WSJ - How Apps Can Help Manage Chronic Diseases (feat. HGE Health)
By Laura Landro
June 25, 2017 10:12 p.m. ET complete article on WSJ [paywall]
About half of all adults suffer from one or more chronic diseases, which account for seven of 10 deaths and 86% of U.S. health-care costs. But preventing and treating such ailments requires time that doctors don’t have in brief office visits, and a degree of daily self-management that many patients have been unable to handle. They often become overwhelmed by the demands of their daily regimens, slip back into poor health habits, fail to take their medications correctly—and end up in the emergency room.
A growing number of hospitals are adopting digital programs that can be delivered on a broad scale at low cost with the use of smartphones, wireless devices and sensors.
While there has been something of a national obsession with health apps like fitness trackers, most are aimed at exercise and lifestyle buffs and aren’t designed to link patients to health-care providers. There is generally no evidence to back their use in improving health outcomes for those who have chronic disease unless the patients’ own doctors are involved.
New studies, however, show that the emerging field of digital medicine—a combination of remote monitoring, behavior modification and personalized intervention overseen by the patients’ own doctors—can improve outcomes in some of the most costly and tough-to-manage categories such as diabetes, heart disease and lung disease. As a result, a growing number of hospitals and health systems are adopting digital programs that have been studied in clinical trials and can be delivered on a broad scale at low cost with the use of smartphones, wireless devices and sensors.

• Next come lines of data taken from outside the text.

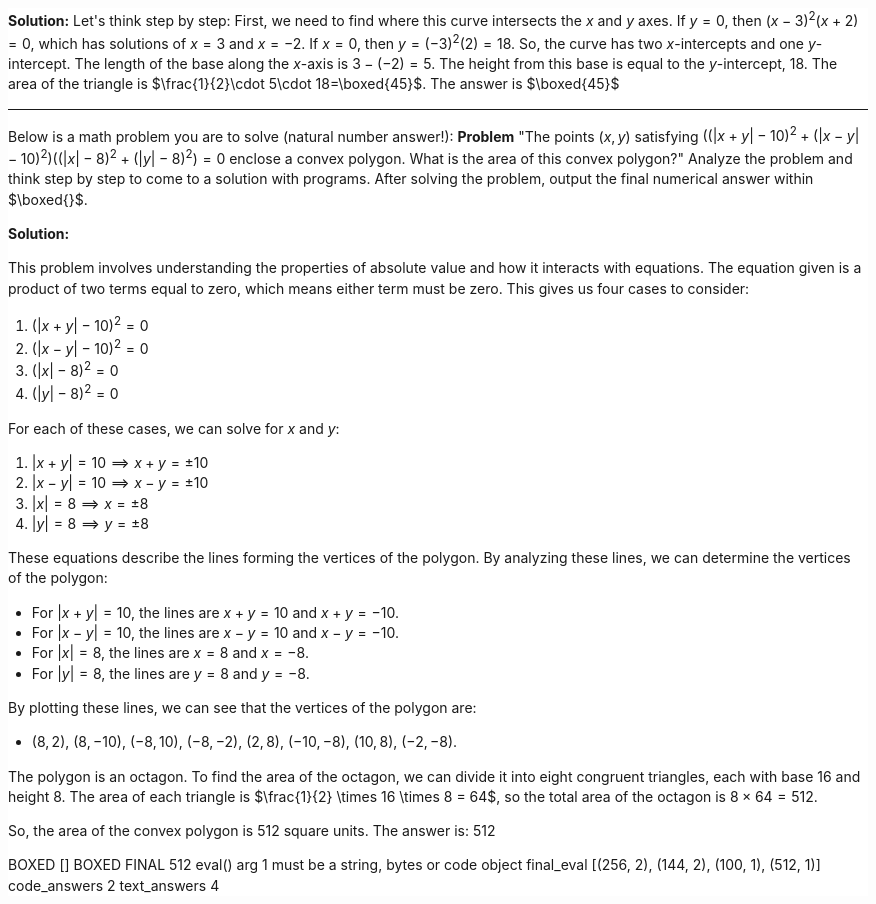 **Solution:** 
Let's think step by step:
First, we need to find where this curve intersects the $x$ and $y$ axes.  If $y=0$, then $(x-3)^2(x+2)=0$, which has solutions of $x=3$ and $x=-2$.  If $x=0$, then $y=(-3)^2(2)=18$.  So, the curve has two $x$-intercepts and one $y$-intercept.  The length of the base along the $x$-axis is $3-(-2)=5$.  The height from this base is equal to the $y$-intercept, 18.  The area of the triangle is $\frac{1}{2}\cdot 5\cdot 18=\boxed{45}$. The answer is $\boxed{45}$


---

Below is a math problem you are to solve (natural number answer!):
**Problem**
"The points $\left(x, y\right)$ satisfying $((\vert x + y \vert - 10)^2 + ( \vert x - y \vert - 10)^2)((\vert x \vert - 8)^2 + ( \vert y \vert - 8)^2) = 0$ enclose a convex polygon. What is the area of this convex polygon?"
Analyze the problem and think step by step to come to a solution with programs. After solving the problem, output the final numerical answer within $\boxed{}$.

**Solution:**


This problem involves understanding the properties of absolute value and how it interacts with equations. The equation given is a product of two terms equal to zero, which means either term must be zero. This gives us four cases to consider:

1. $(\vert x + y \vert - 10)^2 = 0$
2. $(\vert x - y \vert - 10)^2 = 0$
3. $(\vert x \vert - 8)^2 = 0$
4. $(\vert y \vert - 8)^2 = 0$

For each of these cases, we can solve for $x$ and $y$:

1. $\vert x + y \vert = 10 \implies x + y = \pm 10$
2. $\vert x - y \vert = 10 \implies x - y = \pm 10$
3. $\vert x \vert = 8 \implies x = \pm 8$
4. $\vert y \vert = 8 \implies y = \pm 8$

These equations describe the lines forming the vertices of the polygon. By analyzing these lines, we can determine the vertices of the polygon:

- For $\vert x + y \vert = 10$, the lines are $x + y = 10$ and $x + y = -10$.
- For $\vert x - y \vert = 10$, the lines are $x - y = 10$ and $x - y = -10$.
- For $\vert x \vert = 8$, the lines are $x = 8$ and $x = -8$.
- For $\vert y \vert = 8$, the lines are $y = 8$ and $y = -8$.

By plotting these lines, we can see that the vertices of the polygon are:

- $(8, 2)$, $(8, -10)$, $(-8, 10)$, $(-8, -2)$, $(2, 8)$, $(-10, -8)$, $(10, 8)$, $(-2, -8)$.

The polygon is an octagon. To find the area of the octagon, we can divide it into eight congruent triangles, each with base 16 and height 8. The area of each triangle is $\frac{1}{2} \times 16 \times 8 = 64$, so the total area of the octagon is $8 \times 64 = 512$.

So, the area of the convex polygon is 512 square units. The answer is: 512

BOXED []
BOXED FINAL 512
eval() arg 1 must be a string, bytes or code object final_eval
[(256, 2), (144, 2), (100, 1), (512, 1)]
code_answers 2 text_answers 4
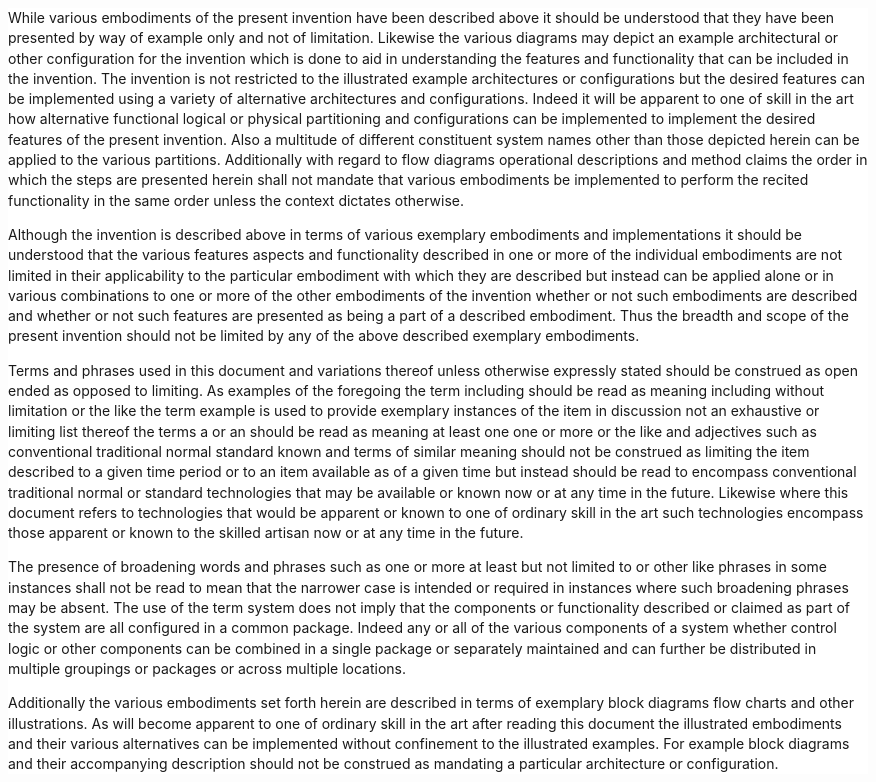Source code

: While various embodiments of the present invention have been described above it should be understood that they have been presented by way of example only and not of limitation. Likewise the various diagrams may depict an example architectural or other configuration for the invention which is done to aid in understanding the features and functionality that can be included in the invention. The invention is not restricted to the illustrated example architectures or configurations but the desired features can be implemented using a variety of alternative architectures and configurations. Indeed it will be apparent to one of skill in the art how alternative functional logical or physical partitioning and configurations can be implemented to implement the desired features of the present invention. Also a multitude of different constituent system names other than those depicted herein can be applied to the various partitions. Additionally with regard to flow diagrams operational descriptions and method claims the order in which the steps are presented herein shall not mandate that various embodiments be implemented to perform the recited functionality in the same order unless the context dictates otherwise.

Although the invention is described above in terms of various exemplary embodiments and implementations it should be understood that the various features aspects and functionality described in one or more of the individual embodiments are not limited in their applicability to the particular embodiment with which they are described but instead can be applied alone or in various combinations to one or more of the other embodiments of the invention whether or not such embodiments are described and whether or not such features are presented as being a part of a described embodiment. Thus the breadth and scope of the present invention should not be limited by any of the above described exemplary embodiments.

Terms and phrases used in this document and variations thereof unless otherwise expressly stated should be construed as open ended as opposed to limiting. As examples of the foregoing the term including should be read as meaning including without limitation or the like the term example is used to provide exemplary instances of the item in discussion not an exhaustive or limiting list thereof the terms a or an should be read as meaning at least one one or more or the like and adjectives such as conventional traditional normal standard known and terms of similar meaning should not be construed as limiting the item described to a given time period or to an item available as of a given time but instead should be read to encompass conventional traditional normal or standard technologies that may be available or known now or at any time in the future. Likewise where this document refers to technologies that would be apparent or known to one of ordinary skill in the art such technologies encompass those apparent or known to the skilled artisan now or at any time in the future.

The presence of broadening words and phrases such as one or more at least but not limited to or other like phrases in some instances shall not be read to mean that the narrower case is intended or required in instances where such broadening phrases may be absent. The use of the term system does not imply that the components or functionality described or claimed as part of the system are all configured in a common package. Indeed any or all of the various components of a system whether control logic or other components can be combined in a single package or separately maintained and can further be distributed in multiple groupings or packages or across multiple locations.

Additionally the various embodiments set forth herein are described in terms of exemplary block diagrams flow charts and other illustrations. As will become apparent to one of ordinary skill in the art after reading this document the illustrated embodiments and their various alternatives can be implemented without confinement to the illustrated examples. For example block diagrams and their accompanying description should not be construed as mandating a particular architecture or configuration.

... complete article on WSJ [paywall] ...
Pulmonary disease: Holding back the symptoms
Chronic obstructive pulmonary disease, or COPD, affects an estimated 30 million Americans and encompasses emphysema and chronic bronchitis. Commonly associated with smoking, it causes increasing difficulty with breathing, and exacerbations can lead to repeated trips to the ER and hospitalizations if not treated in a timely manner with medication. Patients may fail to recognize that symptoms are getting into the danger zone, leading to delays in treatment.
Temple University’s HGE Health in Philadelphia has developed a health application called COPD Co-Pilot. Once daily, patients use a smartphone to report symptoms including breathlessness, cough, wheeze and sore throat on eight easy-to-read screens, and use hand-held meters to measure the air flowing in and out of their lungs. Those who don’t report in by noon get a reminder from the system.
A computer algorithm helps measure how serious the symptoms are compared with the patient’s baseline data; nurses review the scores and refer patients who appear to need immediate treatment to doctors who can prescribe same-day therapy. There are different treatment plans for less urgent scenarios, which nurses can recommend after review with a doctor, and communicate via text or email back to patients who can respond that they will comply or that they may need something else.